**EXERCISE INSTRUCTIONS**
Please repeat exactly the lines below from the line with "anfiteatro romano –" to the line with "Soporte Remoto", including both, and leave out every picture.

================================

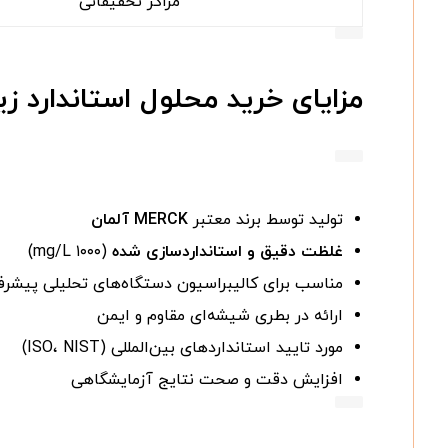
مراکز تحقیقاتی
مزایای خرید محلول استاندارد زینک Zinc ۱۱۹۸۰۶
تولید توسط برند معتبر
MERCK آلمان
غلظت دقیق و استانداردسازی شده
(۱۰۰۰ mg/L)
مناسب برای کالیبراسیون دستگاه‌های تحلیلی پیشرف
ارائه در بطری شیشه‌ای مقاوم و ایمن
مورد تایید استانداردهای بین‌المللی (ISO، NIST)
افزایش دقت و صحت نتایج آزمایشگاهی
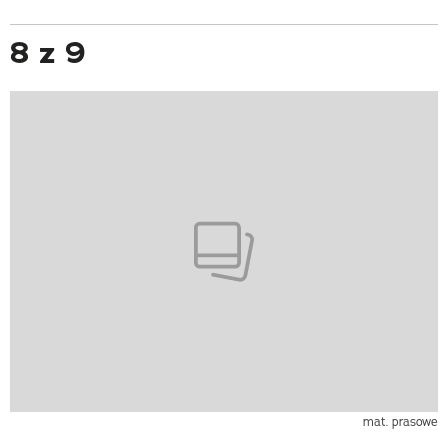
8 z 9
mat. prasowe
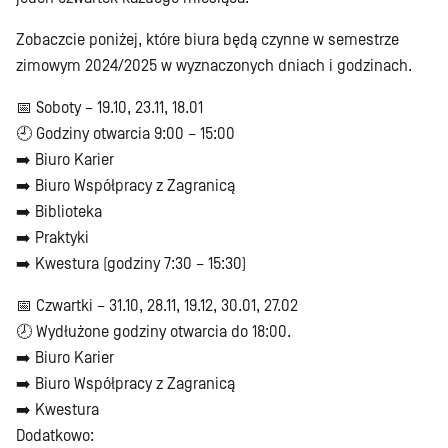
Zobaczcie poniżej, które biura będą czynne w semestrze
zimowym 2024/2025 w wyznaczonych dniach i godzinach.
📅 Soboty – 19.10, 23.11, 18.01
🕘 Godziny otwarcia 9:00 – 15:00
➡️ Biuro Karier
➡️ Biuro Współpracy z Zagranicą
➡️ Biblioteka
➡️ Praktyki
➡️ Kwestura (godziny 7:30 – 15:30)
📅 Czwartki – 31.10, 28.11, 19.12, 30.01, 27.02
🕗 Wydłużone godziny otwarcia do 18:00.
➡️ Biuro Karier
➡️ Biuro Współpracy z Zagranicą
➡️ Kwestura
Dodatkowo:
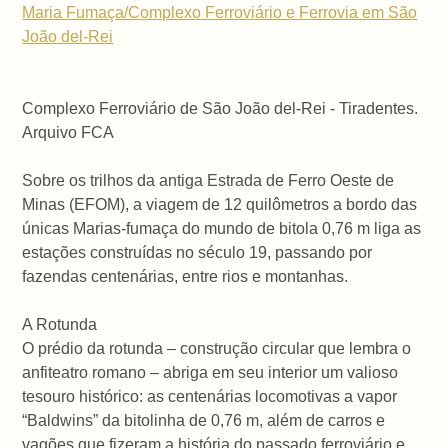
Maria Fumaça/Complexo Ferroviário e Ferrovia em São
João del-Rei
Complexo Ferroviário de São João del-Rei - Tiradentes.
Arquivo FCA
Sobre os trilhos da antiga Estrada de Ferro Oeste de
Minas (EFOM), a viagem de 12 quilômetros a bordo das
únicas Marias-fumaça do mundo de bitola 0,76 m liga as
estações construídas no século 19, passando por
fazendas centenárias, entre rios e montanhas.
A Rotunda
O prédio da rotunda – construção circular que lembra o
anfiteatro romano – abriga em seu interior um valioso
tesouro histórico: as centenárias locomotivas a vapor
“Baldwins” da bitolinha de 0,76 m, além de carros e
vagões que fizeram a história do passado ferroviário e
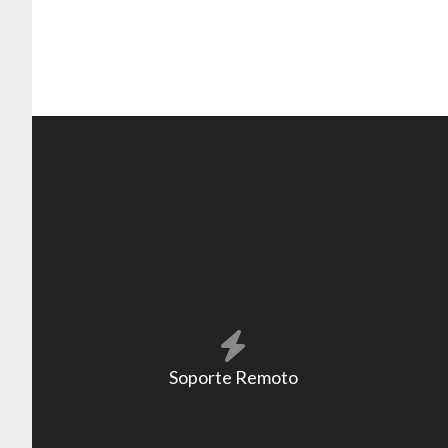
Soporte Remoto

================================

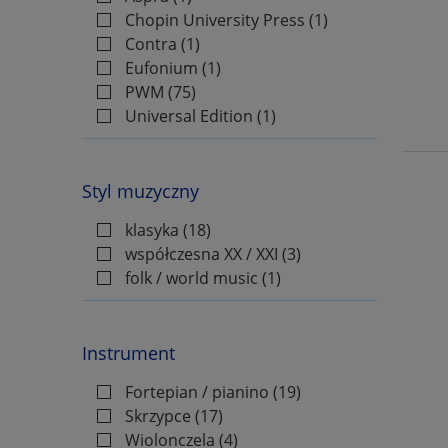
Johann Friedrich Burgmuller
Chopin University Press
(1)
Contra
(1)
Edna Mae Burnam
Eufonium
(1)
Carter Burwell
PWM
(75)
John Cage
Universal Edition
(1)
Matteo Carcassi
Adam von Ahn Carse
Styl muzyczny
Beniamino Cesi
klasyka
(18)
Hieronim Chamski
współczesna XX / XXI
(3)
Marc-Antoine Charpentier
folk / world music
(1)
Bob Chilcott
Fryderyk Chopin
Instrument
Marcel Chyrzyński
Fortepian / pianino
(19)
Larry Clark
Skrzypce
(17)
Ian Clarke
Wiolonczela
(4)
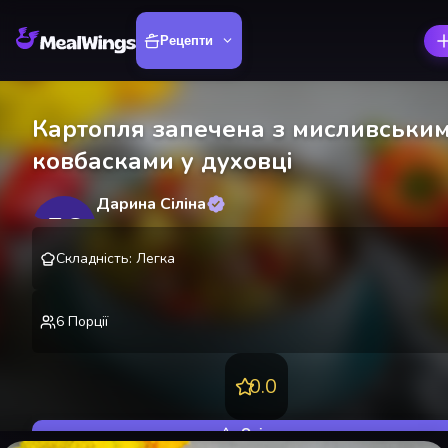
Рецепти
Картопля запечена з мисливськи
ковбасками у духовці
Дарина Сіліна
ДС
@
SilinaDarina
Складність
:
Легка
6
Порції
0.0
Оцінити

================================

**FINISHED EXERCISE**
anfiteatro romano – abriga em seu interior um valioso
tesouro histórico: as centenárias locomotivas a vapor
“Baldwins” da bitolinha de 0,76 m, além de carros e
vagões que fizeram a história do passado ferroviário e
Soporte Remoto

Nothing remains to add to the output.